Instruction A: In the blog post below, why does the writer doubt that God would grant the wish for the Ateneo Blue Eagles to win? Answer in one to three sentences.
─── Extract to read ───
Sunday, August 30, 2009

My Lover

*Purge me of MY shallow words, MY pledges of foolishness, passion unsubstantiated, flaky promises, and all forms of cowardice that make me run away rather than endure fire when it begins to rage.

but your bride said that you are
the most handsome of ALL men
and you have pursued me even before
there was any beauty in me
and you say to me,
"don't try to understand my love,
it is too much for you"

I must (get to) know you
If I don't, I might shut my door on you
Your appearance has been romanticized
but the prophet said
there was nothing beautiful about it
the men that came to you
were not lured by your complexion
who are you?

who are you?
the one who never ceased to wait
the one who never ceased to watch me
the one who never ceased...

the words of my youth
you cherished as much
as the words of my womanhood
who am i to know you?
yet you are running
after me

who are you when i am not looking?
and most of the time, i am not
who are you when i am attentive?
you pour out as much as i can hold

who are you? the man i do not know
the man who knows me well
the man i've never seen
the man, whose face i hope i'd recognize

i will run.


--------------------
Isaiah 53:2b
Psalm 130
Song of Songs

Sunday, August 9, 2009

thank and you will receive

My instinct has always been to pray. I badly wanted our team (Ateneo Blue Eagles) to win. Watching the game from upper box seats in Araneta Coliseum made the desire even more intense. But what are the chances that God would grant me my request? Certainly, there are also La Sallians praying for the Green Archers to win. What makes my request more weighty than theirs? So I found myself asking God what it would take to get his favor just for today.
─── Listed entries ───
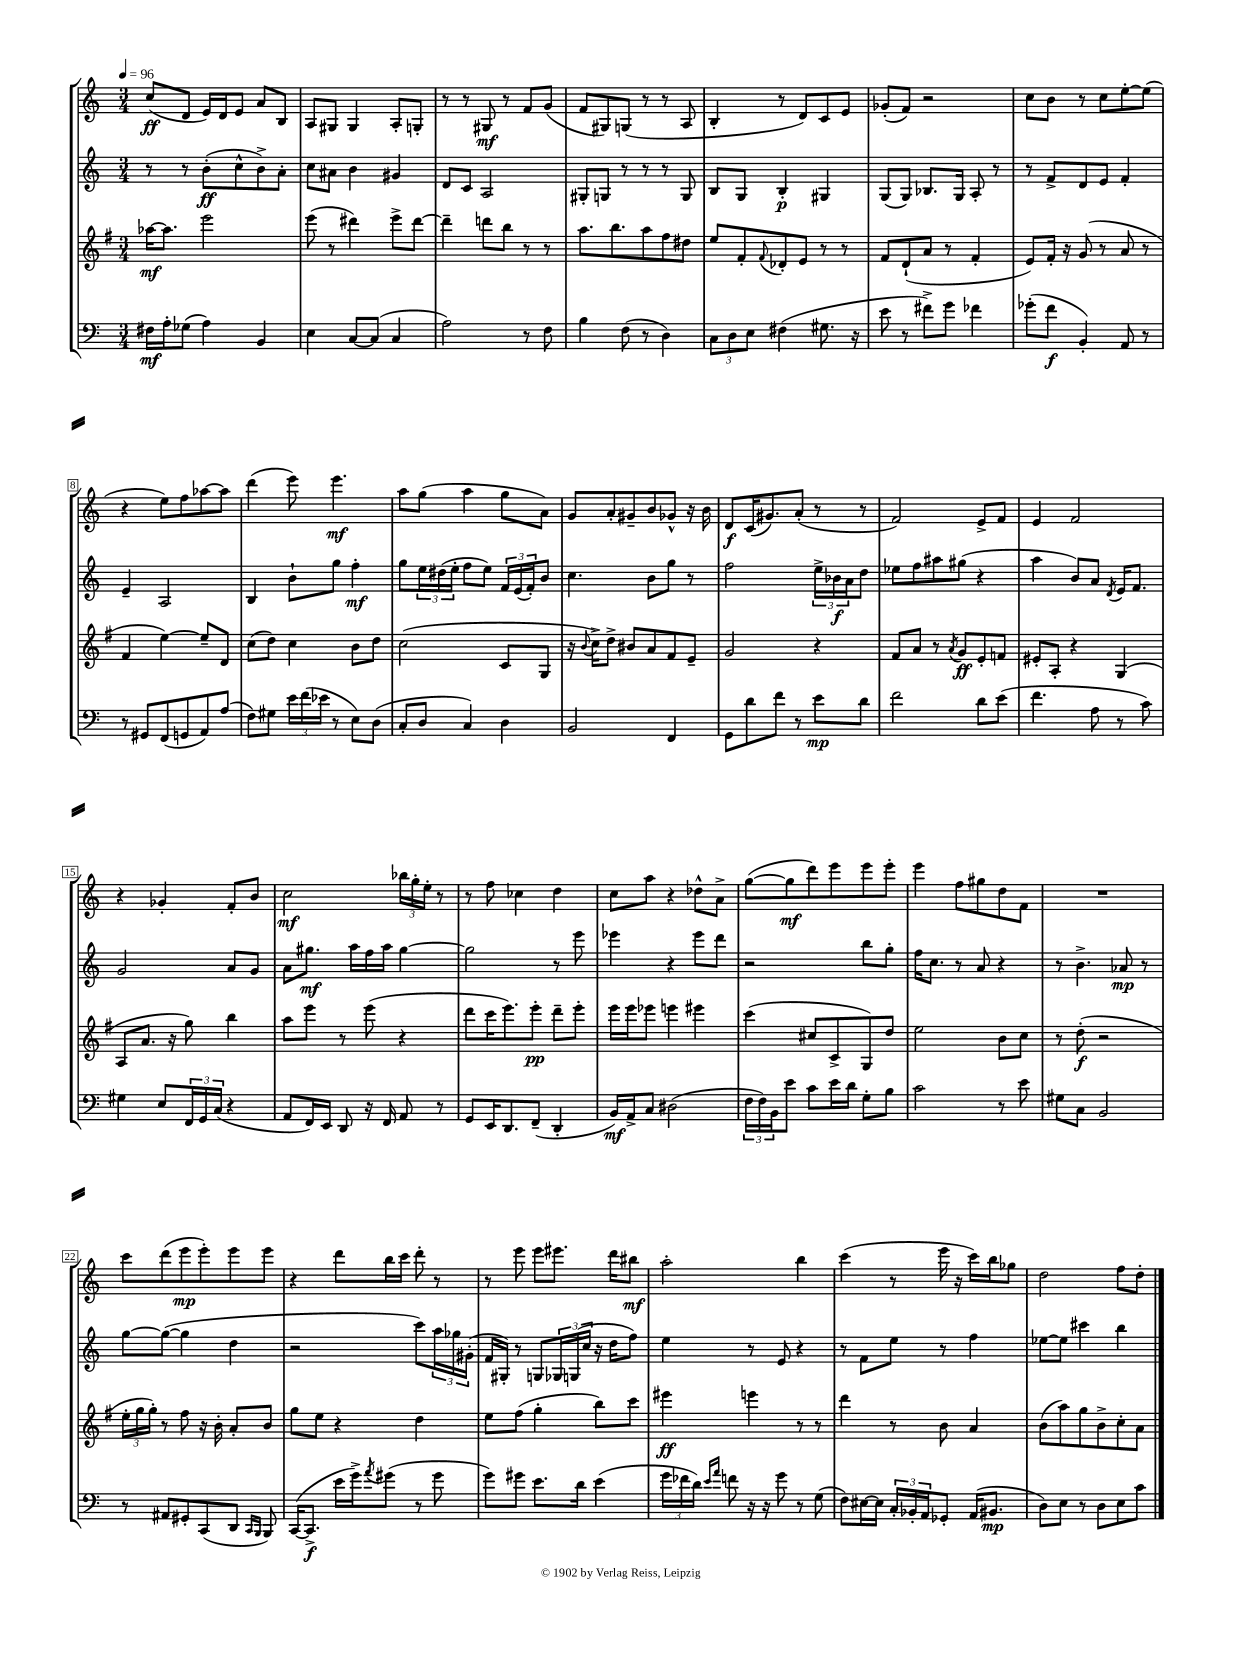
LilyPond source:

<<
\new StaffGroup <<
\new Staff = "s0" {
    \clef treble \key c \major \numericTimeSignature \time 3/4 \tempo 4 = 96
    c''8\ff( d'8 e'16) d'16 e'8 a'8 b8 |
    a8 gis8 gis4 a8-. g8-. |
    r8 r8 gis8\mf r8 f'8 g'8( |
    f'8 gis8) g8( r8 r8 a8 |
    b4-. r8 d'8) c'8 e'8 |
    ges'8-.( f'8) r2 |
    c''8 b'8 r8 c''8 e''8~-. e''8( |
    r4 e''8) f''8 aes''8~ aes''8 |
    d'''4( e'''8) e'''4.\mf |
    a''8 g''8( a''4 g''8 a'8) |
    g'8 a'8-. gis'8-- b'8 ges'8-^ r16 b'16 |
    d'8\f c'16( gis'8.) a'8-.( r8 r8 |
    f'2) e'8-> f'8 |
    e'4 f'2 |
    r4 ges'4-. f'8-. b'8 |
    c''2\mf \tuplet 3/2 { bes''16 g''16-. e''16-. } r8 |
    r8 f''8 ces''4 d''4 |
    c''8 a''8 r4 des''8-^ a'8-> |
    g''8~( g''8\mf d'''8) e'''8 e'''8 e'''8-. |
    e'''4 f''8 gis''8 d''8 f'8 |
    R2. |
    c'''8 d'''8( e'''8\mp e'''8-.) e'''8 e'''8 |
    r4 d'''8 b''16 c'''16 d'''8-. r8 |
    r8 e'''8 e'''8 eis'''8. d'''16 bis''8\mf |
    a''2-. b''4 |
    c'''4( r8 e'''16 r16 c'''16) b''16 ges''8 |
    d''2 f''8 d''8-. \bar "|." |
}
\new Staff = "s1" {
    \clef treble \key c \major \numericTimeSignature \time 3/4
    r8 r8 b'8-.\ff( c''8-^ b'8->) a'8-. |
    c''8 ais'8 b'4 gis'4 |
    d'8 c'8 a2 |
    gis8-. g8 r8 r8 r8 g8 |
    b8 g8 b4-.\p gis4 |
    g8( g8) bes8. g16 a8-. r8 |
    r8 f'8-> d'8 e'8 f'4-. |
    e'4-- a2 |
    b4 b'8-! g''8 f''4-.\mf |
    g''8 \tuplet 3/2 { e''16 dis''16( e''16-. } f''8 e''8) \tuplet 3/2 { f'16 e'16( f'16-.) } b'8 |
    c''4. b'8 g''8 r8 |
    f''2 \tuplet 3/2 { e''16-> bes'16\f a'16 } d''8 |
    ees''8 f''8 ais''8 gis''8( r4 |
    a''4 b'8) a'8 \acciaccatura { d'8 } e'16 f'8. |
    g'2 a'8 g'8 |
    a'8 gis''8.\mf a''16 f''16 a''16 gis''4~ |
    gis''2 r8 e'''8 |
    ees'''4 r4 ees'''8 d'''8 |
    r2 b''8 g''8-. |
    f''16 c''8. r8 a'8 r4 |
    r8 b'4.-> aes'8\mp r8 |
    g''8~ g''8~( g''4 d''4 |
    r2 c'''8) \tuplet 3/2 { a''16 ges''16 gis'16-.( } |
    f'16 gis16-.) r8 g8 \tuplet 3/2 { ges16 g16( c''16 } r16 d''16 f''8) |
    e''4 r8 e'8 r4 |
    r8 f'8 e''8 r8 f''4 |
    ees''8~ ees''8 cis'''4 b''4 \bar "|." |
}
\new Staff = "s2" {
    \clef treble \key g \major \numericTimeSignature \time 3/4
    aes''16~\mf aes''8. e'''2 |
    e'''8( r8 dis'''4) e'''8-> dis'''8~ |
    dis'''4-- d'''8 b''8 r8 r8 |
    a''8. b''8. a''8 fis''8 dis''8 |
    e''8 fis'8-. \appoggiatura { fis'8 } des'8-. e'8 r8 r8 |
    fis'8 d'8-!( a'8 r8 fis'4-. |
    e'8) fis'16-. r16 g'8( r8 a'8 r8 |
    fis'4 e''4~) e''8-- d'8 |
    c''8( d''8) c''4 b'8 d''8 |
    c''2( c'8 g8 |
    r16 \appoggiatura { b'8 } c''16->) d''8-> bis'8 a'8 fis'8 e'8-- |
    g'2 r4 |
    fis'8 a'8 r8 \acciaccatura { a'8 } g'8\ff e'8-. f'8 |
    eis'8-. a8-. r4 g4( |
    a8 a'8. r16 g''8) b''4 |
    a''8 e'''8 r8 e'''8( r4 |
    d'''8 c'''16 e'''8.) e'''8-.\pp d'''8-- e'''8-. |
    e'''16 e'''16 ees'''8 e'''4 eis'''4 |
    c'''4( cis''8 c'8-> g8) d''8 |
    e''2 b'8 c''8 |
    r8 d''8-.\f( r2 |
    \tuplet 3/2 { e''16-. g''16 g''16-.) } r8 fis''8 r16 b'16-. a'8-. b'8 |
    g''8 e''8 r4 d''4 |
    e''8 fis''8( g''4-. b''8) c'''8 |
    eis'''4\ff e'''4 r8 r8 |
    d'''4 r8 b'8 a'4 |
    b'8( a''8) g''8 b'8-> c''8-. a'8 \bar "|." |
}
\new Staff = "s3" {
    \clef bass \key c \major \numericTimeSignature \time 3/4
    fis16\mf a16-. ges8( a4) b,4 |
    e4 c8~ c8( c4 |
    a2) r8 f8 |
    b4 f8( r8 d4) |
    \tuplet 3/2 { c8 d8 e8 } fis4( gis8. r16 |
    e'8 r8 fis'8->) g'8 fes'4 |
    ges'8-.( f'8\f b,4-.) a,8 r8 |
    r8 gis,8 f,8( g,8 a,8) a8( |
    f8) gis8 \tuplet 3/2 { e'16 f'16( ees'16 } r8 e8) d8( |
    c8-. d8 c4) d4 |
    b,2 f,4 |
    g,8 d'8 f'8 r8 e'8\mp d'8 |
    f'2 d'8 e'8( |
    f'4. a8 r8 c'8) |
    gis4 e8 \tuplet 3/2 { f,16 g,16 c16( } r4 |
    a,8 f,16) e,16 d,8 r16 f,16 a,8 r8 |
    g,8 e,16 d,8. f,8--( d,4-. |
    b,16\mf) a,16-> c8 dis2( |
    \tuplet 3/2 { f16 f16) b,16 } e'8 c'8 e'16 d'16 g8-. b8 |
    c'2 r8 e'8 |
    gis8 c8 b,2 |
    r8 ais,8 gis,8-. c,8( d,8 \grace { c,16 b,,16 } b,,8) |
    c,16~( c,8.->\f e'16 g'16->) \acciaccatura { a'8 } gis'8( r8 gis'8 |
    g'8) gis'8 e'8. d'16 e'4( |
    \tuplet 3/2 { g'16 fes'16 d'16) } \grace { e'16 a'16 } f'8 r16 r16 g'8 r8 g8( |
    f8) eis16~ eis16 \tuplet 3/2 { c16-. bes,16-. a,16 } ges,8-. a,16( bis,8.\mp |
    d8) e8 r8 d8 e8 c'8 \bar "|." |
}
>>
>>
\layout { \context { \Score \override BarNumber.stencil = #(make-stencil-boxer 0.1 0.3 ly:text-interface::print) } }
───
Instruction B: Identify every line in the rows above that contains the string "grace", where upper- and lower-case letters must match.

Worked answer A: La Sallians are surely praying too, asking for the Green Archers to win. The writer can see nothing that makes their own request weigh more than those prayers.

Worked answer B:
    r8 ais,8 gis,8-. c,8( d,8 \grace { c,16 b,,16 } b,,8) |
    \tuplet 3/2 { g'16 fes'16 d'16) } \grace { e'16 a'16 } f'8 r16 r16 g'8 r8 g8( |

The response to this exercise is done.